Поэт божьей милостью - Баратынский

Борис Бейнфест
ПОЭТ БОЖЬЕЙ МИЛОСТЬЮ
(О Евгении Абрамовиче Баратынском)

В созвездии нескольких имен, окружавших Cолнце нашей поэзии – Пушкина, и оставивших свой след в истории нашей литературы, есть одна звезда, сияние которой не меркнет даже в лучах самого Cолнца. Это Евгений Баратынский, поэт удивительный, чьи стихи за двести лет не утратили для нас ни прелести, ни поэтического обаяния, ни даже – на мой взгляд – вполне современного звучания, пусть порой с привкусом чарующего аромата поэзии начала XIX века (он был ровесником века, Пушкин был старше него всего на год). Его волнуют темы вечные, они волновали людей не только двести, но и тысячи лет назад, и будут волновать, пока пребудет род людской. А звучание стиха, рожденного большим мастером, не становится со временем архаичным, как бы ни менялись вкусы и пристрастия. На то она и классика, и не удивляемся же мы, что не устарел Пушкин, что не устарел Рафаэль, что не устарел Роден, что не устарел Моцарт.
«Мыслящий человек всегда перечтет с удовольствием стихотворения Баратынского, потому что всегда найдет в них человека – предмет вечно интересный для человека», – сказал Белинский
Баратынский родился и вырос не просто в дворянской, а в аристократической семье (отец – высокопоставленный генерал, мать – фрейлина), с молодости владел французским, немецким и итальянским языками, так что мог читать в подлиннике и Гете, и Данте, и Мольера. Жизненный путь его, тем не менее, не был гладким. Отец умер рано, учеба в пажеском корпусе была отмечена серьезным проступком, после которого в 15 лет ему было воспрещено поступать на государственную службу, кроме военной – рядовым. Она и стала его главной жизненной стезей, если говорить о внешней канве жизни. С 19 лет он служит рядовым в Лейб-гвардии Егерском полку, в эти же годы завязывает знакомства с Дельвигом, Пушкиным, Кюхельбекером, переросшие в приятельские отношения. О чем говорит выбор таких приятелей? Ясно: об остром интересе к поэзии. Который в таком окружении не мог не обостриться еще больше. Он начал писать стихи.

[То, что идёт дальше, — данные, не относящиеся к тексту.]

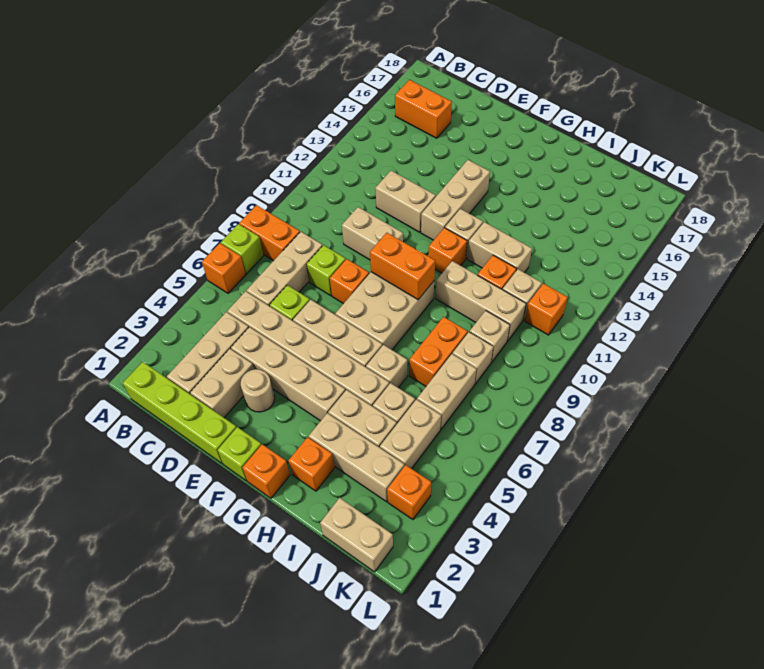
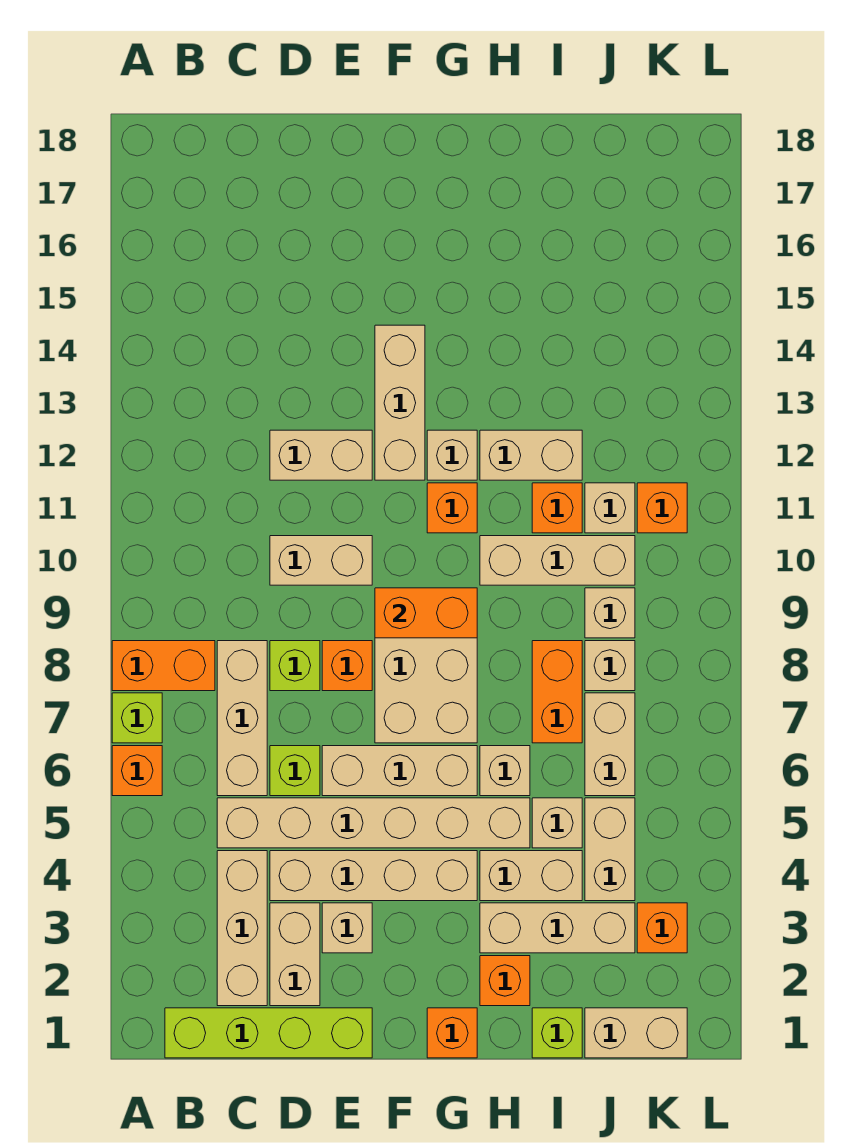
orange 1x2 brick [395,80,452,138] -> none
tan 1x1 round brick [241,369,275,412] -> tan 1x1 brick [322,903,372,953]
lime 1x1 brick [217,427,261,481] -> lime 1x1 brick moved to [532,1008,582,1058]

Будучи через год произведен в унтер-офицеры, он продолжает службу в Финляндии, в ту пору российской провинции. Там, живя в относительном уединении, в окружении суровой и величественной финской природы, он пишет много и, главное, хорошо. Способствовало этому еще и сильное любовное увлечение А.Ф. Закревской, женой А.А. Закревского, генерал-губернатора Финляндии, той самой, которую Пушкин назвал «беззаконной кометой в кругу расчисленных светил», и к которой редко кто приближался без того, чтобы не поддаться очарованно её своеобразной личности. Эта любовь доставила Баратынскому немало мучительных переживаний, отразившихся в его стихотворениях. Что ж, поблагодарим эту женщину. Переживания поэта, да еще мучительные – главный допинг его творчества.
Через пять лет службы Баратынский был наконец, к великой своей радости, произведен в офицеры, вместе с полком оказался вновь в Петербурге, где возобновил свои литературные знакомства. А еще через год вышел в отставку и переехал в Москву. Вот что он писал в письме к приятелю в эти дни: «Судьбой наложенные цепи упали с рук моих. В Финляндии я пережил все, что было живого в моем сердце. Её живописные, хотя угрюмые горы походили на прежнюю судьбу мою, также угрюмую, но, по крайней мере, довольно обильную в отличительных красках. Судьба, которую я предвижу, будет подобна русским однообразным равнинам...». И впрямь, вскоре он женился, поступил на службу в Межевую канцелярию, впрочем, скоро вышел в отставку. В мирной семейной жизни постепенно сгладилось в Баратынском всё, что было в нём буйного, мятежного; он сознавался сам: «Весельчакам я запер дверь, я пресыщён их буйным счастьем, и заменил его теперь пристойным, тихим сладострастьем».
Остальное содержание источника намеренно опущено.